Write out every line of text in all the entries below, word for word, and leave the pictures out of your answer.
____ Exercise input
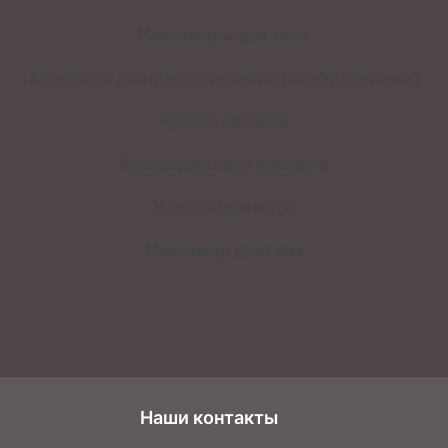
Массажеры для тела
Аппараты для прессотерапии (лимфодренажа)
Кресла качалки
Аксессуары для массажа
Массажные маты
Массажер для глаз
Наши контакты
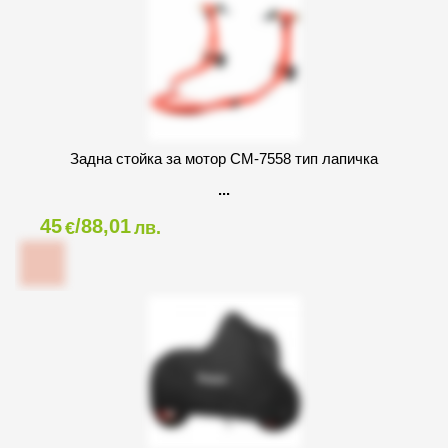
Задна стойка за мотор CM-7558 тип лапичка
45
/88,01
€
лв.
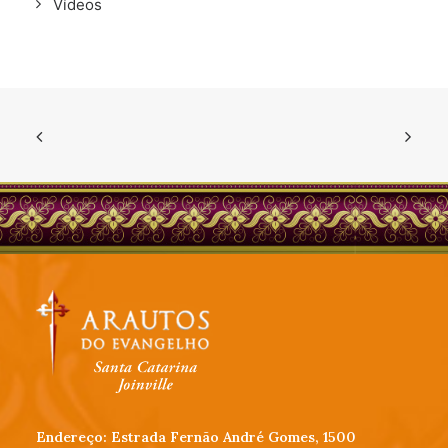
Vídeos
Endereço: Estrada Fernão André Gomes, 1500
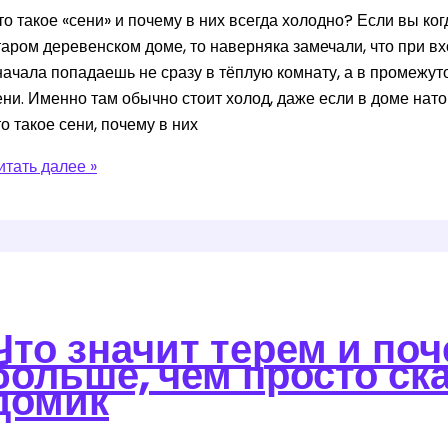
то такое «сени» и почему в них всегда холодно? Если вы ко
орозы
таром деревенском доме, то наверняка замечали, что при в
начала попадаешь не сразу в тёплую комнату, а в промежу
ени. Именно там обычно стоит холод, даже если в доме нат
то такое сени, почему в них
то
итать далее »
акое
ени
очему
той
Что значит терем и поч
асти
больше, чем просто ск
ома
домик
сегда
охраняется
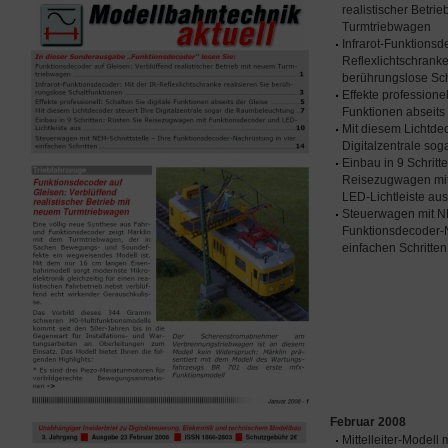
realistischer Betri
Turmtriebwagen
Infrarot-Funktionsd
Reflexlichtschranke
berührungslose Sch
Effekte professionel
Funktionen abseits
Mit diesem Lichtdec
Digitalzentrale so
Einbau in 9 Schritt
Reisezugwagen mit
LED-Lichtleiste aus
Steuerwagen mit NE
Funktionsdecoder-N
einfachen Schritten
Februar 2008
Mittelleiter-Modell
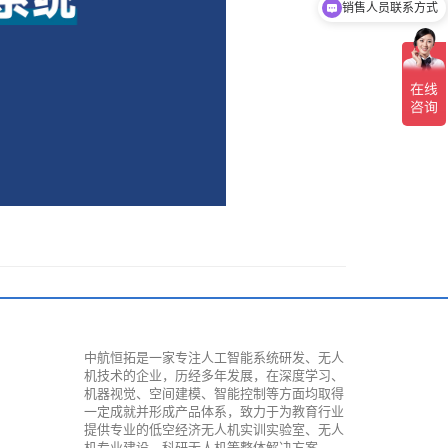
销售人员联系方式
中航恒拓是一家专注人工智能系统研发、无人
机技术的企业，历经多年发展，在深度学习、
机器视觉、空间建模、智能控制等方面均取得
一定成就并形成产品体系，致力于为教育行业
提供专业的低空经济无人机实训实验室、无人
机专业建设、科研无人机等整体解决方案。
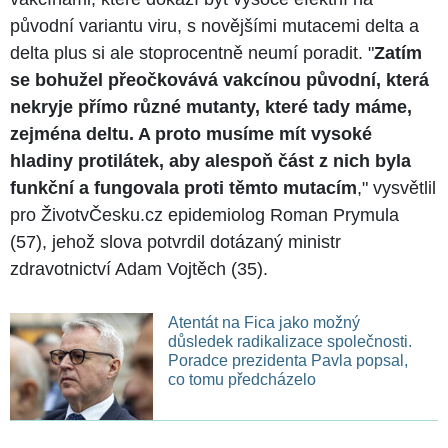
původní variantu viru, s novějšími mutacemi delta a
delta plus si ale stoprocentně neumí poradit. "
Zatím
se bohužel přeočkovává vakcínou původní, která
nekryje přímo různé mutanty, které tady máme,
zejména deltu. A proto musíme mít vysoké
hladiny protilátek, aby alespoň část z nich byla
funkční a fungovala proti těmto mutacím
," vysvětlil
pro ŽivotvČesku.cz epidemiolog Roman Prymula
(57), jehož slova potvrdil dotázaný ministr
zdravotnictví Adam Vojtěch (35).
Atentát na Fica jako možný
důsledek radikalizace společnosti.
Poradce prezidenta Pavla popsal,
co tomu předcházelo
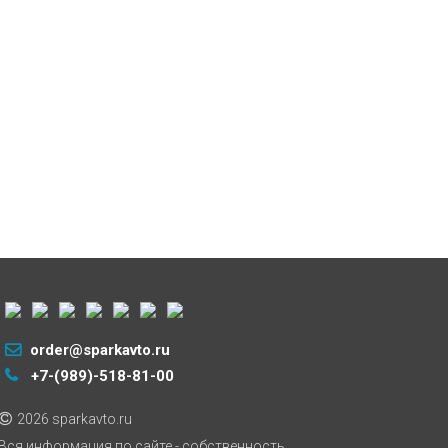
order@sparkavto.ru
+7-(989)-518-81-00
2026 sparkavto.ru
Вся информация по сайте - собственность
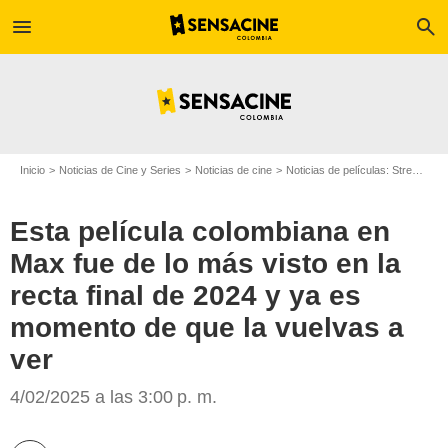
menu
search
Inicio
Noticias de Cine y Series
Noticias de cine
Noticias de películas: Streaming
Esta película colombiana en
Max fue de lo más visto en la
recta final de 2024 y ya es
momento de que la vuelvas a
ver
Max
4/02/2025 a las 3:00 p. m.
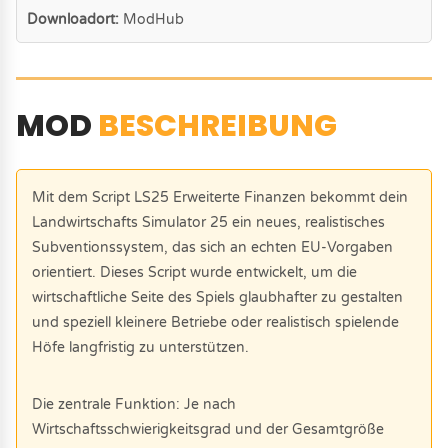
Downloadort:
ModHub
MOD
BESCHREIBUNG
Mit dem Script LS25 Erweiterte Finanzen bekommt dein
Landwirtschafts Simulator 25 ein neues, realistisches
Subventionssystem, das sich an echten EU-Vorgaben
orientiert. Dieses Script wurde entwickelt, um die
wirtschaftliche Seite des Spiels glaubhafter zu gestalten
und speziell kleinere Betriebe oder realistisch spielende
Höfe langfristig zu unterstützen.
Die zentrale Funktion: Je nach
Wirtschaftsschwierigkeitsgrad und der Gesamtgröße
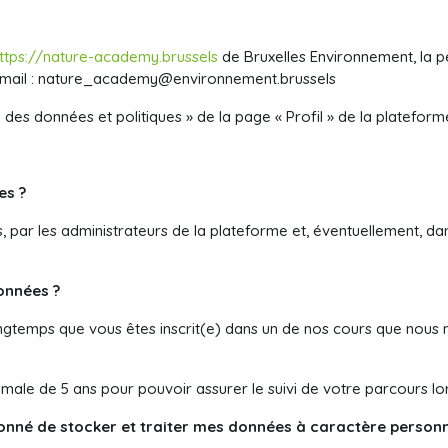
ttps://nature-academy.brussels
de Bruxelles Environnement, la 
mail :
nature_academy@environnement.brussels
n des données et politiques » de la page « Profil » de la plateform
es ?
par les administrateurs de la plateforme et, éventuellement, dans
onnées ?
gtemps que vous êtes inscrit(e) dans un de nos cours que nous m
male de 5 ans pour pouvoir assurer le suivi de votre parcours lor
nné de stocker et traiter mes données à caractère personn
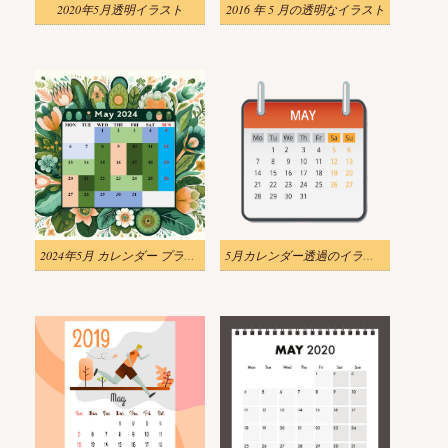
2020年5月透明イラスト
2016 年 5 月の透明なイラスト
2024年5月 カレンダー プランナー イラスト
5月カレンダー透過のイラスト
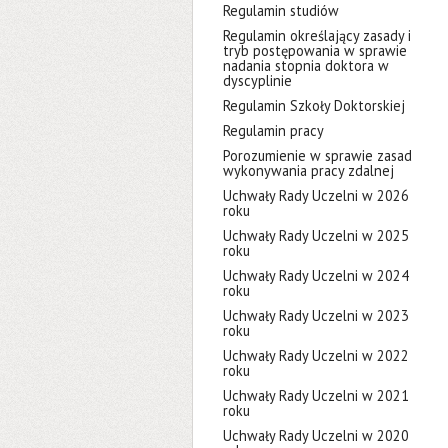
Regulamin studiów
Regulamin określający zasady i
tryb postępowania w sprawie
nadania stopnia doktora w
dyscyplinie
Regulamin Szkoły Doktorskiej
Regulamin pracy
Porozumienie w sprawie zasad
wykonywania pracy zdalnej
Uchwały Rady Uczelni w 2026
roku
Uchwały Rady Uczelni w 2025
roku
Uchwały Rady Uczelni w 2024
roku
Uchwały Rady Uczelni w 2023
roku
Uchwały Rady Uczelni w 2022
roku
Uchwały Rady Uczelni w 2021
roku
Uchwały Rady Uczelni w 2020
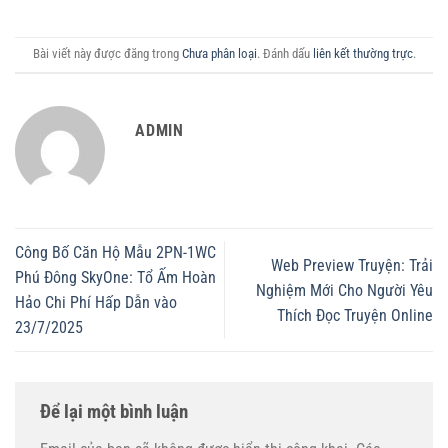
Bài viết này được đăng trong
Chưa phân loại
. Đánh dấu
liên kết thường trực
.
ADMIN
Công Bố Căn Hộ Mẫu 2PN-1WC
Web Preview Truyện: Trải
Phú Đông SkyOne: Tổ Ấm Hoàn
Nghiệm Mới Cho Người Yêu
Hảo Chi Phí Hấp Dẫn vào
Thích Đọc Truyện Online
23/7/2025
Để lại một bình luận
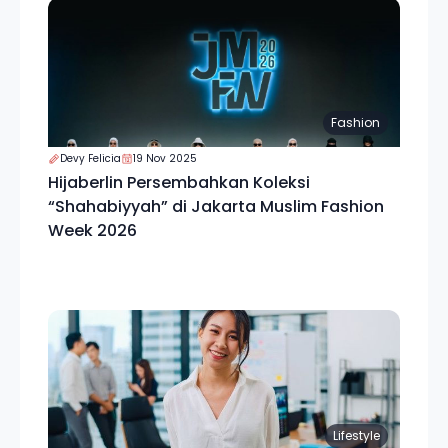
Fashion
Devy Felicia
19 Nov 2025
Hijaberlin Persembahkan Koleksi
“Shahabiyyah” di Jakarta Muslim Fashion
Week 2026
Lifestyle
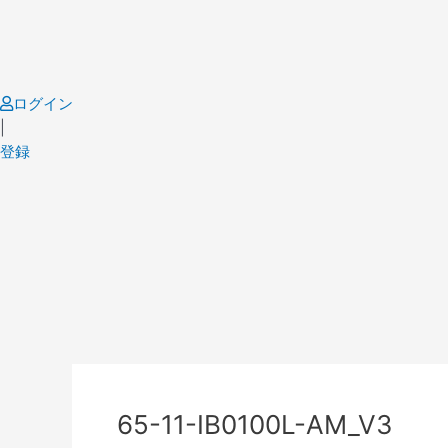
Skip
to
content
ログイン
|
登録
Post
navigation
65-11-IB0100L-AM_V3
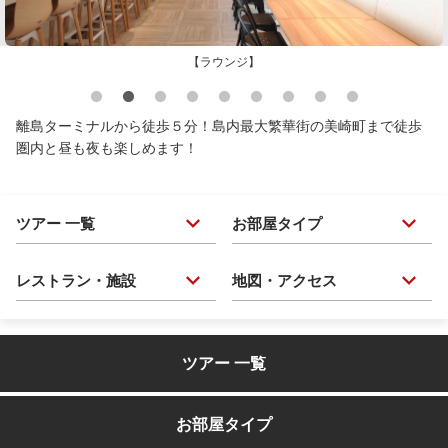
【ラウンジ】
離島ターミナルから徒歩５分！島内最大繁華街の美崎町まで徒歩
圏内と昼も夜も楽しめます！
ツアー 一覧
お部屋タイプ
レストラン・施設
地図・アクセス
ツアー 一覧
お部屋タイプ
________
→ **Answer for this exercise**
Массажеры для тела
Аппараты для прессотерапии (лимфодренажа)
Кресла качалки
Аксессуары для массажа
Массажные маты
Массажер для глаз
Наши контакты
Задна стойка за мотор CM-7558 тип лапичка
45
/88,01
€
лв.
Vídeos
Endereço: Estrada Fernão André Gomes, 1500
то такое «сени» и почему в них всегда холодно? Если вы ко
орозы
таром деревенском доме, то наверняка замечали, что при в
начала попадаешь не сразу в тёплую комнату, а в промежу
ени. Именно там обычно стоит холод, даже если в доме нат
то такое сени, почему в них
то
итать далее »
акое
ени
очему
той
Что значит терем и поч
асти
больше, чем просто ск
ома
домик
сегда
охраняется
realistischer Betri
Turmtriebwagen
Infrarot-Funktionsd
Reflexlichtschranke
berührungslose Sch
Effekte professionel
Funktionen abseits
Mit diesem Lichtdec
Digitalzentrale so
Einbau in 9 Schritt
Reisezugwagen mit
LED-Lichtleiste aus
Steuerwagen mit NE
Funktionsdecoder-N
einfachen Schritten
Februar 2008
Mittelleiter-Modell
销售人员联系方式
中航恒拓是一家专注人工智能系统研发、无人
机技术的企业，历经多年发展，在深度学习、
机器视觉、空间建模、智能控制等方面均取得
一定成就并形成产品体系，致力于为教育行业
提供专业的低空经济无人机实训实验室、无人
机专业建设、科研无人机等整体解决方案。
původní variantu viru, s novějšími mutacemi delta a
delta plus si ale stoprocentně neumí poradit. "
Zatím
se bohužel přeočkovává vakcínou původní, která
nekryje přímo různé mutanty, které tady máme,
zejména deltu. A proto musíme mít vysoké
hladiny protilátek, aby alespoň část z nich byla
funkční a fungovala proti těmto mutacím
," vysvětlil
pro ŽivotvČesku.cz epidemiolog Roman Prymula
(57), jehož slova potvrdil dotázaný ministr
zdravotnictví Adam Vojtěch (35).
Atentát na Fica jako možný
důsledek radikalizace společnosti.
Poradce prezidenta Pavla popsal,
co tomu předcházelo
order@sparkavto.ru
+7-(989)-518-81-00
2026 sparkavto.ru
Вся информация по сайте - собственность
menu
search
Inicio
Noticias de Cine y Series
Noticias de cine
Noticias de películas: Streaming
Esta película colombiana en
Max fue de lo más visto en la
recta final de 2024 y ya es
momento de que la vuelvas a
ver
Max
4/02/2025 a las 3:00 p. m.
Downloadort:
ModHub
MOD
BESCHREIBUNG
Mit dem Script LS25 Erweiterte Finanzen bekommt dein
Landwirtschafts Simulator 25 ein neues, realistisches
Subventionssystem, das sich an echten EU-Vorgaben
orientiert. Dieses Script wurde entwickelt, um die
wirtschaftliche Seite des Spiels glaubhafter zu gestalten
und speziell kleinere Betriebe oder realistisch spielende
Höfe langfristig zu unterstützen.
Die zentrale Funktion: Je nach
Wirtschaftsschwierigkeitsgrad und der Gesamtgröße
ttps://nature-academy.brussels
de Bruxelles Environnement, la 
mail :
nature_academy@environnement.brussels
n des données et politiques » de la page « Profil » de la plateform
es ?
par les administrateurs de la plateforme et, éventuellement, dans
onnées ?
gtemps que vous êtes inscrit(e) dans un de nos cours que nous m
male de 5 ans pour pouvoir assurer le suivi de votre parcours lor
nné de stocker et traiter mes données à caractère personn
2020年5月透明イラスト
2016 年 5 月の透明なイラスト
2024年5月 カレンダー プランナー イラスト
5月カレンダー透過のイラスト
Regulamin studiów
Regulamin określający zasady i
tryb postępowania w sprawie
nadania stopnia doktora w
dyscyplinie
Regulamin Szkoły Doktorskiej
Regulamin pracy
Porozumienie w sprawie zasad
wykonywania pracy zdalnej
Uchwały Rady Uczelni w 2026
roku
Uchwały Rady Uczelni w 2025
roku
Uchwały Rady Uczelni w 2024
roku
Uchwały Rady Uczelni w 2023
roku
Uchwały Rady Uczelni w 2022
roku
Uchwały Rady Uczelni w 2021
roku
Uchwały Rady Uczelni w 2020
Bài viết này được đăng trong
Chưa phân loại
. Đánh dấu
liên kết thường trực
.
ADMIN
Công Bố Căn Hộ Mẫu 2PN-1WC
Web Preview Truyện: Trải
Phú Đông SkyOne: Tổ Ấm Hoàn
Nghiệm Mới Cho Người Yêu
Hảo Chi Phí Hấp Dẫn vào
Thích Đọc Truyện Online
23/7/2025
Để lại một bình luận
Fashion
Devy Felicia
19 Nov 2025
Hijaberlin Persembahkan Koleksi
“Shahabiyyah” di Jakarta Muslim Fashion
Week 2026
Lifestyle
Skip
to
content
ログイン
|
登録
Post
navigation
65-11-IB0100L-AM_V3
【ラウンジ】
離島ターミナルから徒歩５分！島内最大繁華街の美崎町まで徒歩
圏内と昼も夜も楽しめます！
ツアー 一覧
お部屋タイプ
レストラン・施設
地図・アクセス
ツアー 一覧
お部屋タイプ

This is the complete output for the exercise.